Bishops’ conference elections: why they matter and what they portend

KANSAS CITY (MO)
National Catholic Reporter

November 16, 2020

By Michael Sean Winters

The U.S. bishops’ conference begins its virtual plenary session this afternoon. On Friday, I looked at what I thought they should be discussing today and tomorrow. Sadly, if they do have that discussion, it will likely be mostly during executive session.

This morning, let’s look at the conference’s public agenda and especially at the elections of new committee chairs. Your average Catholic in the pew may not care who leads the Communications Committee at the U.S. Conference of Catholic Bishops, or the Pro-Life Activities Committee, but it matters a lot to the direction the conference will take in the years ahead.

Overall, one question has hung over the conference’s meetings for seven years now: Will the U.S. bishops continue to resist the direction Pope Francis is trying to steer the church or will they engage his evangelical vision?

The first order of business will be addresses from the papal nuncio, Archbishop Christophe Pierre, and from the conference president, Archbishop José Gomez of Los Angeles. Pierre is a diplomat and Gomez is one of the most mild-mannered people you could ever want to meet, so I do not expect fireworks in either address. Yet both men must address the recent report about former Cardinal Theodore McCarrick.

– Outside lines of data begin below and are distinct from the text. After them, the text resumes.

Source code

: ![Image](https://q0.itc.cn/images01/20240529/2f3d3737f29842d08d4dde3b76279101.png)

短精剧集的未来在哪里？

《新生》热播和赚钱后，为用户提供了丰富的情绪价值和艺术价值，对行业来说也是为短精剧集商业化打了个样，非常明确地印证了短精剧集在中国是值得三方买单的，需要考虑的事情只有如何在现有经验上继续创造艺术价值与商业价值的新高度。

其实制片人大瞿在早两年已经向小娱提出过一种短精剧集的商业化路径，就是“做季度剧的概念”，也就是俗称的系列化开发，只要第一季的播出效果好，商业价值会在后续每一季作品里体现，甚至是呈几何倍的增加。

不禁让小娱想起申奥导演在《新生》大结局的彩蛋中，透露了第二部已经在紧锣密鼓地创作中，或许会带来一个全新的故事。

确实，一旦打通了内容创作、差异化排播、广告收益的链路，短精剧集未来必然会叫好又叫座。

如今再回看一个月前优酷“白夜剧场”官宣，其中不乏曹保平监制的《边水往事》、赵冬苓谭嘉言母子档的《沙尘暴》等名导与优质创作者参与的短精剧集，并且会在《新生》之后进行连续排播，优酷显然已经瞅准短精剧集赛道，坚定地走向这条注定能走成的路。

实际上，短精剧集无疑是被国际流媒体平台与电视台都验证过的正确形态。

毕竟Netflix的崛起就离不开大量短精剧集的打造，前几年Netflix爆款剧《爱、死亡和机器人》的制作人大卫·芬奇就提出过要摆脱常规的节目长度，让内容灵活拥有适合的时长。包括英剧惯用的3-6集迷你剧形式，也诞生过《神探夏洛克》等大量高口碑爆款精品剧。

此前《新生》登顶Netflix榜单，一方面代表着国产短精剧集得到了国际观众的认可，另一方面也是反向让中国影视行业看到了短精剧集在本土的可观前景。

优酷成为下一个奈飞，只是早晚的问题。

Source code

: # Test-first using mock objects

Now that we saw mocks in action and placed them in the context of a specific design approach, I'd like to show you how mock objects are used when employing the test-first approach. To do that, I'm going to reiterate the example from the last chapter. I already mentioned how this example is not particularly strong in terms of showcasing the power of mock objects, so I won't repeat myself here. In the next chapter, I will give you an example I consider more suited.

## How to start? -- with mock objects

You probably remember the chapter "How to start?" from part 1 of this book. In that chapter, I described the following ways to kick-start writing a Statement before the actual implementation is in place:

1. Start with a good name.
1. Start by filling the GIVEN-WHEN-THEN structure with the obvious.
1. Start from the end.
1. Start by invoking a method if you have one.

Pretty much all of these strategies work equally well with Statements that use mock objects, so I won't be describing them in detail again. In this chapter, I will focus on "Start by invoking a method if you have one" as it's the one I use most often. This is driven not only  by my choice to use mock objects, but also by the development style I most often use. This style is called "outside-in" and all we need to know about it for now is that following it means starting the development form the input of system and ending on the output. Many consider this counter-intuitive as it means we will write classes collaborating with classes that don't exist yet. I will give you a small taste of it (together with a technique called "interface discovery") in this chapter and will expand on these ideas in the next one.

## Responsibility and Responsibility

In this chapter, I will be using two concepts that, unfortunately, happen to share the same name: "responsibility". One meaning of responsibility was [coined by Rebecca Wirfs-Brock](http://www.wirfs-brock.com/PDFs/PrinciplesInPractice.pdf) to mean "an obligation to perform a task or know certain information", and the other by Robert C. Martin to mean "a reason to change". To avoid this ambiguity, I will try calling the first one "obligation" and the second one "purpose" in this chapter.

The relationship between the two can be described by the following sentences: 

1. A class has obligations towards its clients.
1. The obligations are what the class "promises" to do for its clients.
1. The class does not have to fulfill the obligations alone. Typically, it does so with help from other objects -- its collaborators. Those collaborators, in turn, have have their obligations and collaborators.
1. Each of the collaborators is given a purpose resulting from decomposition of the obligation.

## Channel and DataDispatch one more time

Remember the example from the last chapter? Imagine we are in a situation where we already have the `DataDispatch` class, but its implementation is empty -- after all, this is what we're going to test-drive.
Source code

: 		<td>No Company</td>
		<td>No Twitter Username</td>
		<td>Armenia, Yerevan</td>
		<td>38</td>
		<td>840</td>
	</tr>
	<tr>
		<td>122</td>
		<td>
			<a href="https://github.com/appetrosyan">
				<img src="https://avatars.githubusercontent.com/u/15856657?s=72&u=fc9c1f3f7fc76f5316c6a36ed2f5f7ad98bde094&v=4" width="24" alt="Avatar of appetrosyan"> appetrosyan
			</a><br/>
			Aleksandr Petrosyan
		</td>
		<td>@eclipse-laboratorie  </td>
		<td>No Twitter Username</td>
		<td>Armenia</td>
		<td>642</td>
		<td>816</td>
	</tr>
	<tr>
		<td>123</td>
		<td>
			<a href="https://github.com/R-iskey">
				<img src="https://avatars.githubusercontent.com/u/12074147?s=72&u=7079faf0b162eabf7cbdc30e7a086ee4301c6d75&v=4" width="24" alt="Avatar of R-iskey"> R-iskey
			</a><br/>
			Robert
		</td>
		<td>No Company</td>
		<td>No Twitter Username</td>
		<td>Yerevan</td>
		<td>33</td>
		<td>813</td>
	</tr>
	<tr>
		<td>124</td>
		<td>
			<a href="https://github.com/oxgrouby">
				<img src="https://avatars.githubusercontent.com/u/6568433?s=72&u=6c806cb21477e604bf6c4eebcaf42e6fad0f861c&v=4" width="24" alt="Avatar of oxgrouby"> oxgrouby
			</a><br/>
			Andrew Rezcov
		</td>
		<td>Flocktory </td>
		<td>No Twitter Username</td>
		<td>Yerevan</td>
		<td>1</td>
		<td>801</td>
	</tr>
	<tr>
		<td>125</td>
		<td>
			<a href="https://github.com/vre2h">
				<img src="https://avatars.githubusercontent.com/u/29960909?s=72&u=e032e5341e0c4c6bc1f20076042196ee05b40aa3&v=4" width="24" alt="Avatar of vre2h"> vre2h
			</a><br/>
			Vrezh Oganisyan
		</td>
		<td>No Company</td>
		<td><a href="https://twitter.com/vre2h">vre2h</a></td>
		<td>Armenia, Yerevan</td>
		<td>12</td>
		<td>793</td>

Of course, both must recommit the church to eradicating the scourge of clergy sex abuse, but it will be interesting to see how much either or both of them acknowledge the indictment of the clerical culture that report contained: a pope none-too-curious about the veracity of serious allegations about a prospective cardinal, bishops willing to lie to protect a friend and mentor, a diplomat — I am talkin’ about you, Viganò! — who did not carry out an investigation when requested, only to later complain that he was the only one trying to hold McCarrick accountable.